STILLPOINT Archive: last updated 12/06/2013


You Never Go Out the Way You Came In

By Stephanie Marienau Turpin

During her first-year orientation Kyleen Burke ’12 walked through Lynn, Massachusetts with Gordon IN Lynn director Val Buchanan to learn about service opportunities in the city. Kyleen shared her burgeoning interest in law and Buchanan encouraged her to come learn about the criminal justice system in Lynn. Six years later, Kyleen works at the Lynn juvenile justice organization Straight Ahead Ministries and has been accepted to several law schools to study public interest law.

“I was a Gordon student ‘in Lynn,’ but Val modeled for me that I didn’t have to be a visitor always,” says Kyleen. “I could become part of the community. I don’t make sense here, but I can bring something, and I can learn a lot. A lot.”

Vision and Growth
“Lynn, Lynn, city of sin, you never go out the way you came in”—the well-known jingle mocks Lynn’s historic reputation as a high-crime area. But for Kyleen and others, the rhyme has a different meaning. Gordon IN Lynn has enabled them to explore their vocations in an urban context and discover new visions for their lives, going out profoundly differently than how they came in.

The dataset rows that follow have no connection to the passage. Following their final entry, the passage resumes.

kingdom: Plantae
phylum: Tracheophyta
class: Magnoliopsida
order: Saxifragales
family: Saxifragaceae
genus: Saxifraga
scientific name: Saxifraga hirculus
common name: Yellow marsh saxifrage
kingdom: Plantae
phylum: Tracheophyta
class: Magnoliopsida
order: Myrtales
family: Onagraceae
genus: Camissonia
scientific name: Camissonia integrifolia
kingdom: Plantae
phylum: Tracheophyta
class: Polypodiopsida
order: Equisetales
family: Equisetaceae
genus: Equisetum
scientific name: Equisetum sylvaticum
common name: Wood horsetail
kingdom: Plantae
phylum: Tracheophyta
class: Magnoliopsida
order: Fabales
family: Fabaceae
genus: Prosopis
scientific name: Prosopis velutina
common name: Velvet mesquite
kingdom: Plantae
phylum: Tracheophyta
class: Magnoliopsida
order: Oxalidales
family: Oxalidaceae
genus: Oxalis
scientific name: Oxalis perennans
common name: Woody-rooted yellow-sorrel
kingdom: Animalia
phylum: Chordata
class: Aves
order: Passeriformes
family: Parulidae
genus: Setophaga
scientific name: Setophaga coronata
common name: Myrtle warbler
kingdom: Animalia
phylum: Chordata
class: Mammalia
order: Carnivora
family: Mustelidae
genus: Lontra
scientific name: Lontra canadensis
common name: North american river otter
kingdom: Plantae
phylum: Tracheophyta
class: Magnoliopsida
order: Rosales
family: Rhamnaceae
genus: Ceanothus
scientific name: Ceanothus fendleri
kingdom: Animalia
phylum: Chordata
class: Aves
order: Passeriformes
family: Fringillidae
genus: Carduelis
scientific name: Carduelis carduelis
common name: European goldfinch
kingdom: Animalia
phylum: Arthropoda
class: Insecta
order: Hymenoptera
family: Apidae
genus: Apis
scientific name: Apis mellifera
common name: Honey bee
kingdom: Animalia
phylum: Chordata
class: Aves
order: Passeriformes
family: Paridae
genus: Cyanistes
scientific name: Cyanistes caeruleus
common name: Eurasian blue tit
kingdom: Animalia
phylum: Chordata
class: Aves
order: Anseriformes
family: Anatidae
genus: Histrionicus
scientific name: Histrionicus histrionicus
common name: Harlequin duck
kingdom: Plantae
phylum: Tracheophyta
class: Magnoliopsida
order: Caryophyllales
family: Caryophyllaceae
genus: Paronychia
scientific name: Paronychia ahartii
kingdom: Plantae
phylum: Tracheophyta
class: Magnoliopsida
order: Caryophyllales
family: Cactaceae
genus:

Gordon’s Office of Community Engagement (OCE) brings 500 Gordon students each year into relationships of service and learning across the North Shore, in Boston, and especially in Lynn, where 10 years ago Buchanan moved into the neighborhood and launched a Gordon program initially called the Lynn Initiative. What started as a cluster of connections with community agencies has grown into a multi-faceted set of programs, including academically-based service learning through The Great Conversation and other Gordon courses, a tutoring and mentoring program called College Bound, more than a dozen volunteer Outreach Teams, and a growing focus on bringing to campus social justice conversations on topics like race and immigration. Over 10 years, the OCE has facilitated over 85,000 hours of service to the community.

Trajectories
Experiences in Lynn have deeply influenced many Gordon students’ academic and career choices. As a student, Stephanie Acker Housman ’07 went door-to-door in a Lynn neighborhood to invite youngsters into the College Bound program, inspiring her love of neighborhood development, which she now does full-time in Cambridge. Jon Nystedt ’09 was a College Bound tutor while at Gordon and now works for the Lynn Housing Authority—continuing relationships with the same kids he has helped with homework for the past seven years.

Jen Rosenbaum ’08 volunteered with the International Rescue Committee in Lynn throughout college and as a senior conducted qualitative research into Somali-Bantu women’s experiences of pregnancy and birth. An intern now in obstetrics and gynecology at the University of Chicago, she cites her experience with Somali-Bantu women in Lynn as the one that most affected the type of physician she wants to be.

As a student, Becky Jones ’09 volunteered at the New American Center, a consortium of organizations serving refugee and immigrant populations of Lynn. Now she works for the organization full time. Becky explains the intention of many students during their time in Lynn: “I wanted to learn how to think, which went hand-in-hand with how I wanted to be in the world.”

Learning and Mutuality
As part of the academic community, the OCE seeks to inculcate a posture of learning. Service helps students take beyond the classroom what they are learning in their courses, to question it in the light of new experiences, and to live out their theology. The OCE fosters mutual relationships that subvert the traditional paradigm of those who serve and those who receive. Stephanie Housman recalls the clear message that students should not regard Lynn as a “project city that we’re trying to save.”

Instead, the OCE puts Gordon students in the position of learners within the Lynn community and allows Lynners to invite them into relationship.

As a “Lynntern,” Landon Ranck ’12 visited the House of Hope church, which includes professionals, people experiencing homelessness, and some who just walk in off the street. He recalls telling himself one Sunday as the congregation gathered for the Eucharist, “Look around—this is pretty similar to what communion with Jesus would look like.”

Looking Ahead
This type of redeemed community is at the center of the OCE’s vision. Its tenth anniversary feels less like a celebration of what has been accomplished so far and more like a time to look ahead: to visions students are developing for their lives, to the future of Lynn that its local leaders are building, and to what lies ahead for the OCE in the next 10 years of service and learning.
 

Stephanie Marienau Turpin is the associate director of the Gordon College Office of Community Engagement.